I'm not that good at functional programming and the related discussion of the benefits and drawbacks of side effects. Please forgive me if I'm utterly wrong – or if I'm trivially right because I'm saying something elementary.
So the thing is, very basic complexity analysis that we all use assumes a von Neumann machine with a random access memory. Random access means that you can read an arbitrary array element, and that you can write it.
Suppose we throw away the ability to write array elements, which is a side effect. Instead, we replace it with the "functional" ability to create a new array having the same elements as the old one at all indexes except for one – the one we'd write if we had side effects. So we create an array like this: {old,...,old,new,old,...,old}.
In this sense, aren't we getting a fundamentally inefficient system? We took an O(1) operation and replaced it with an O(N) operation. We don't have to use the new O(N) operation every time we previously used the old O(1) one, of course – we can use an entirely different algorithm instead. But we must be losing something.

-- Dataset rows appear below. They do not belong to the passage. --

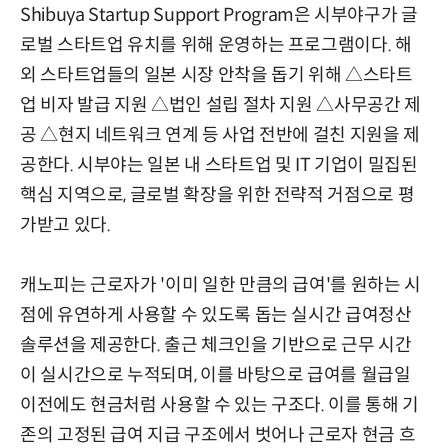
Shibuya Startup Support Program은 시부야구가 글
로벌 스타트업 유치를 위해 운영하는 프로그램이다. 해
외 스타트업들의 일본 시장 안착을 돕기 위해 △스타트
업 비자 발급 지원 △법인 설립 절차 지원 △사무공간 제
공 △현지 네트워크 연계 등 사업 전반에 걸친 지원을 제
공한다. 시부야는 일본 내 스타트업 및 IT 기업이 밀집된
핵심 지역으로, 글로벌 확장을 위한 전략적 거점으로 평
가받고 있다.
캐노피는 근로자가 '이미 일한 만큼의 급여'를 원하는 시
점에 유연하게 사용할 수 있도록 돕는 실시간 급여정산
솔루션을 제공한다. 출근 체크인을 기반으로 근무 시간
이 실시간으로 누적되며, 이를 바탕으로 급여를 월급일
이전에도 현금처럼 사용할 수 있는 구조다. 이를 통해 기
존의 고정된 급여 지급 구조에서 벗어나 근로자 현금 흐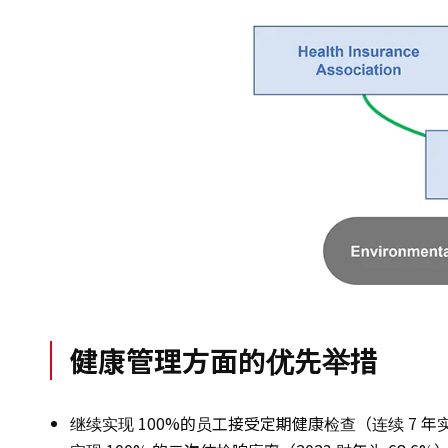
健康管理方面的优先举措
继续实现 100%的员工接受定期健康检查（连续 7 年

For instance, how do you compute a histogram? With side effects, you have a loop over your elements doing histogram[array[i]]++, this is O(N) where N is the amount of elements.
Without side effects, we can create a new histogram at every step – this is O(N*K) where K is the amount of histogram bins. Or we can sort the array – O(N*log(N)) – and then have an O(N) pass over the sorted array, consing every time a new element is found. Both options are asymptotically slower, not just programming-language-shootout slower. Did I miss an O(N) option?

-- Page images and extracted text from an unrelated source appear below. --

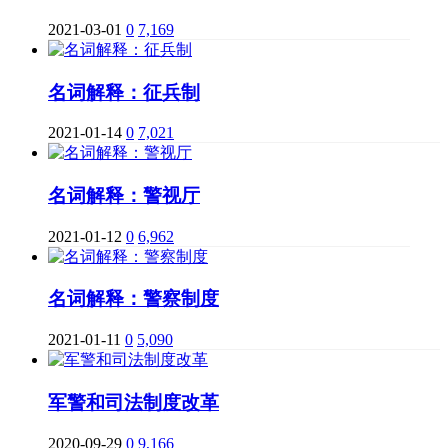
2021-03-01
0
7,169
名词解释：征兵制
2021-01-14
0
7,021
名词解释：警视厅
2021-01-12
0
6,962
名词解释：警察制度
2021-01-11
0
5,090
军警和司法制度改革
2020-09-29
0
9,166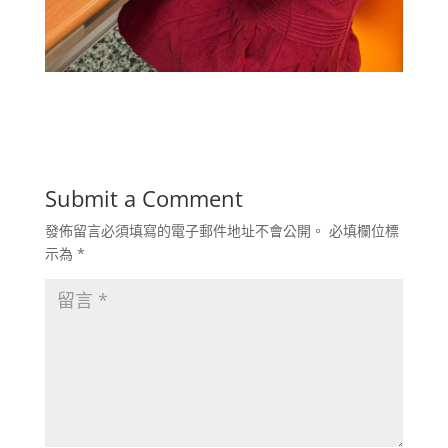
Submit a Comment
發佈留言必須填寫的電子郵件地址不會公開。
必填欄位標
示為
*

I assume that the people most likely to point out the drawbacks of side effects are also likely to care about asymptotic complexity, because both questions are very basic CS questions. What's the standard workaround for the loss of asymptotic efficiency, then?
One answer could be a smart compiler – smart enough to implement the logical creation of an updated histogram as an update to the memory keeping the old histogram.

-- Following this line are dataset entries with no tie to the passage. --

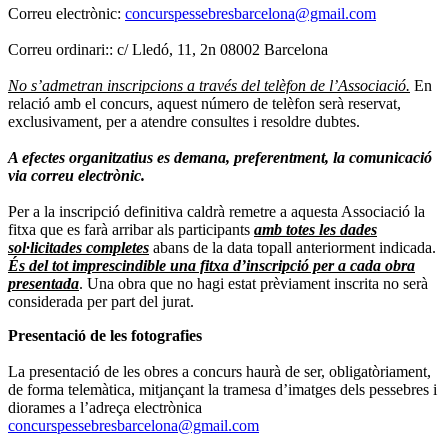
Correu electrònic:
concurspessebresbarcelona@gmail.com
Correu ordinari:: c/ Lledó, 11, 2n 08002 Barcelona
No s’admetran inscripcions a través del telèfon de l’Associació.
En
relació amb el concurs, aquest número de telèfon serà reservat,
exclusivament, per a atendre consultes i resoldre dubtes.
A efectes organitzatius es demana, preferentment, la comunicació
via correu electrònic.
Per a la inscripció definitiva caldrà remetre a aquesta Associació la
fitxa que es farà arribar als participants
amb totes les dades
sol·licitades completes
abans de la data topall anteriorment indicada.
És del tot imprescindible una fitxa d’inscripció per a cada obra
presentada
. Una obra que no hagi estat prèviament inscrita no serà
considerada per part del jurat.
Presentació de les fotografies
La presentació de les obres a concurs haurà de ser, obligatòriament,
de forma telemàtica, mitjançant la tramesa d’imatges dels pessebres i
diorames a l’adreça electrònica
concurspessebresbarcelona@gmail.com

But it seems that if we had a compiler that smart, then side effects are not a problem in the first place. An imperative program full of side effects can be trivially implemented as a recursive function taking a state (the entire state of the memory – one large array), creating a new state, and calling itself with this state.
The reason people object to side effects seems related to the fact that such a program is "functional" only in a pointlessly theoretical sense. The nominal lack of side effects gives you no actual added ability to analyze the data flow of such programs.
I haven't formally proved it by this example, of course, but it seems to me that a nominally functional operation of creating a new array just like the old one with a single modified element is not a very good one. It can sometimes be hard or impossible to elide – as in the "imperative program emulation" example – and when it can't be, the need to fall back to actually copying is just too disastrous.
I guess this is why functional languages have cons – make a new list from a new element, the head, and an old list, the tail – but don't have a similar "array consing" primitive for inserting a new element into a random position of an old array.
Now in the absence of a compiler smart enough for efficient "array consing", people seem to be using mutable data structures, such as Haskell's mutable arrays. This seems to repeal some of the correctness guarantees gained by not having side effects. For example:
The
freezeArray
action converts a mutable array into an immutable one by copying, whereasunsafeFreezeArray
returns an immutable array that is effectively just the type cast version of the mutable array. Should you write to the mutable array after it has been (unsafely) frozen, you'll side-effect the immutable array in the process. Please don't :-)
Bugs introduced by side effects coupled with aliasing – you modified something at the wrong time and someone else then references that something – are back.
So what's the point of shunning side effects if you're forced to have them anyway to do some of your computations asymptotically efficiently? Is the point having a clear separation between "pure" code and side-effecting code?
From a "social" more than a "formalistic" standpoint, such a separation indeed makes a lot of sense when "pure" code computes and side-effecting code does I/O. It's awesome to be able to tell pure computations from I/O, and it's actually a pity that imperative language typically allow people to litter computational code with I/O as easily as they do.
But if side effects are also necessary for computational code, then, again from a "social" standpoint, the pure/impure separation doesn't seem like a stable thing that is likely to correspond to how people think of boundaries between parts of the system. A piece of code that doesn't use histograms today might use them tomorrow, and then its purity will be gone.
Generally it seems like a whole lot of algorithms require writable RAM to be efficient. Hough transforms are "glorified histograms". A bunch of algorithms processing graphs or matrices update "rather random" indexes/counters iteratively, with no very clear way to somehow sort these updates so that they are sufficiently non-random to become list consing or similar.
I'm not saying pure functional languages aren't fun or productive for you – a very valid "social" argument in favor of purity. I just wonder how far purity can take you from a complexity analysis standpoint.
If it's not very far, or if it's not very clear how far, then why not have side effects "by default", and use data & control flow analysis to identify places where there are no side effects after all, or where their impact is limited enough (as in, i++ is a nominal side effect but a trivial one)?
In particular, how can purity be "the" way to safe parallelism if it robs you of asymptotic performance, and you're after parallelism to get performance?
[I'm not at all sure I get this right, so I'm asking a "real" question, not a rhetorical one.]